(A run of records)
_ _ _ _

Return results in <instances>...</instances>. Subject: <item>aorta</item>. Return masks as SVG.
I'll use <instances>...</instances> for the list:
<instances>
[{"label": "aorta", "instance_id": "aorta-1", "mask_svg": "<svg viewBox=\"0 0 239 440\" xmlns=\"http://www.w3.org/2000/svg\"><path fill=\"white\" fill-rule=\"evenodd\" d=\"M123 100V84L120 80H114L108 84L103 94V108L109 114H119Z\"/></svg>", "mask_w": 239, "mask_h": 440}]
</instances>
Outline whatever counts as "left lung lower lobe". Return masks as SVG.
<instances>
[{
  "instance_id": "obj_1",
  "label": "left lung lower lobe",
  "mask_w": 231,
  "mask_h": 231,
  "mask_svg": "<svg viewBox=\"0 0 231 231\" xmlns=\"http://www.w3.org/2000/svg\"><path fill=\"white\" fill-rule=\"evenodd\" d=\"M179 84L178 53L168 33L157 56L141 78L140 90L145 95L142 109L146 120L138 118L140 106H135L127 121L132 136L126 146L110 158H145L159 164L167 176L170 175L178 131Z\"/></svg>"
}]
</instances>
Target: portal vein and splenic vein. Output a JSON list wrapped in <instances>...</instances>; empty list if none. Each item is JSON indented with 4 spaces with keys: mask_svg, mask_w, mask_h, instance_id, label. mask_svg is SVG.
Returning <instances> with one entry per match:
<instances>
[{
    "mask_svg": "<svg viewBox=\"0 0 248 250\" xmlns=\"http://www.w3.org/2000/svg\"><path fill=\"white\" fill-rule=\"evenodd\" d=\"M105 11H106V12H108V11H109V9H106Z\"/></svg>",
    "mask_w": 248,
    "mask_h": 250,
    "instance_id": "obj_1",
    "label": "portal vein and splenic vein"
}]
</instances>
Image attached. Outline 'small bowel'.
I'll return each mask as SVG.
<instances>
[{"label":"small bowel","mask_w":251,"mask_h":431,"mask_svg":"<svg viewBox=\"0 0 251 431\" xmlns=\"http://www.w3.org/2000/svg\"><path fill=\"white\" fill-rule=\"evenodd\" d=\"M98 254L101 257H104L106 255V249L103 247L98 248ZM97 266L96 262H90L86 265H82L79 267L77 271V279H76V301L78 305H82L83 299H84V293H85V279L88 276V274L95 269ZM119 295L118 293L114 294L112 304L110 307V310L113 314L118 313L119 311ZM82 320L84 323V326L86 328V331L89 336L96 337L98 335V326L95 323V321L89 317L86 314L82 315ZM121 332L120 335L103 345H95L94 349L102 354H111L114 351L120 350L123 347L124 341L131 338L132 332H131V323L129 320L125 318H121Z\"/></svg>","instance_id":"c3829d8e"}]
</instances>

_ _ _ _

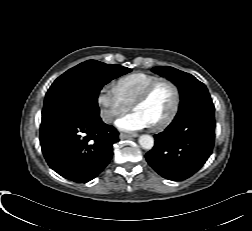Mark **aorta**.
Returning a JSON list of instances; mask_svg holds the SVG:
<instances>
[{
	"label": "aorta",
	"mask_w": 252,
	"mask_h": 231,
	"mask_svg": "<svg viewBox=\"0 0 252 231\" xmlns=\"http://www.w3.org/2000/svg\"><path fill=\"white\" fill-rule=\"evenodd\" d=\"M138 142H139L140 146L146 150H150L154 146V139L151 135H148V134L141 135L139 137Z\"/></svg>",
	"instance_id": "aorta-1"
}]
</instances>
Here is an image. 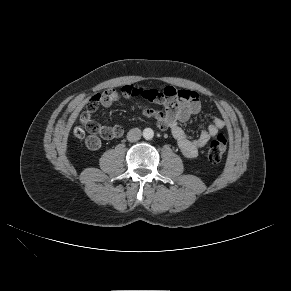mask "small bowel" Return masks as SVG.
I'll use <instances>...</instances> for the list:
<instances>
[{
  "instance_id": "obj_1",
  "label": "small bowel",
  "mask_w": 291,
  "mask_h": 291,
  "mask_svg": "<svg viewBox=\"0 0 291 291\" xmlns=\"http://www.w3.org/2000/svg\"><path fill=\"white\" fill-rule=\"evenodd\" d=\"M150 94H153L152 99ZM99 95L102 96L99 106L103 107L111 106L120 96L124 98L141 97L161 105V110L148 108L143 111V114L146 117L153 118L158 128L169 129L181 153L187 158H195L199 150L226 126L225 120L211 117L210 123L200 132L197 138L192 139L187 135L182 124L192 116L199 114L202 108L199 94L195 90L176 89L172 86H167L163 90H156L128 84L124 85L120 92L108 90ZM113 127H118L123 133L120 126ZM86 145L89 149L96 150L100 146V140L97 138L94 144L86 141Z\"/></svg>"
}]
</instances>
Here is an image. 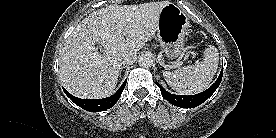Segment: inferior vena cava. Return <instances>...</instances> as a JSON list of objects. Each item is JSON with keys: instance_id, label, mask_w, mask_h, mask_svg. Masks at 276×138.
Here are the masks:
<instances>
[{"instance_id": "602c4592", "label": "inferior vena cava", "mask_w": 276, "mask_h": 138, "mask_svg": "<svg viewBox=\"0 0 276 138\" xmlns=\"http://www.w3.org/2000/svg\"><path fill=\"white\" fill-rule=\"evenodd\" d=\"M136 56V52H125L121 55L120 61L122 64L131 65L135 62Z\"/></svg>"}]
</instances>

_ _ _ _

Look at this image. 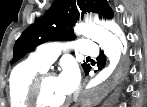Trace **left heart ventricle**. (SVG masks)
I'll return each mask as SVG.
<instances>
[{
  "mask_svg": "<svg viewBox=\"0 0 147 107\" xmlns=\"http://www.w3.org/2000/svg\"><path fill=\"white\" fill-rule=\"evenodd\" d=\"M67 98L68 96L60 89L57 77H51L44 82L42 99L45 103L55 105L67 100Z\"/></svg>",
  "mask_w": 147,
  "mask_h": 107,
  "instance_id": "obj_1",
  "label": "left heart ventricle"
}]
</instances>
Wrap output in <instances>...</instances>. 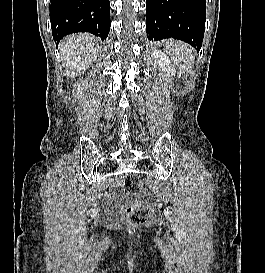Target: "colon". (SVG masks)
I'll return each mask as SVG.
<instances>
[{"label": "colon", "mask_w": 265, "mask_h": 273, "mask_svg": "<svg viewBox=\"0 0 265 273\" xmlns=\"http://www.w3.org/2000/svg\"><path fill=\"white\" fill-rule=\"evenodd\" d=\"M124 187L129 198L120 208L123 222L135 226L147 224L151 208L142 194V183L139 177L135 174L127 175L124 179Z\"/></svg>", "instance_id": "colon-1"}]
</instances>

_ _ _ _

■ GIVEN REQUEST
Gather every line of the data above that contains the word "portal".

■ EXERCISE ANSWER
Target: portal vein and splenic vein. Output a JSON list wrapped in <instances>...</instances>; empty list if none. Each item is JSON indented with 4 spaces with keys: mask_svg, mask_w, mask_h, instance_id, label. mask_svg is SVG.
    "label": "portal vein and splenic vein"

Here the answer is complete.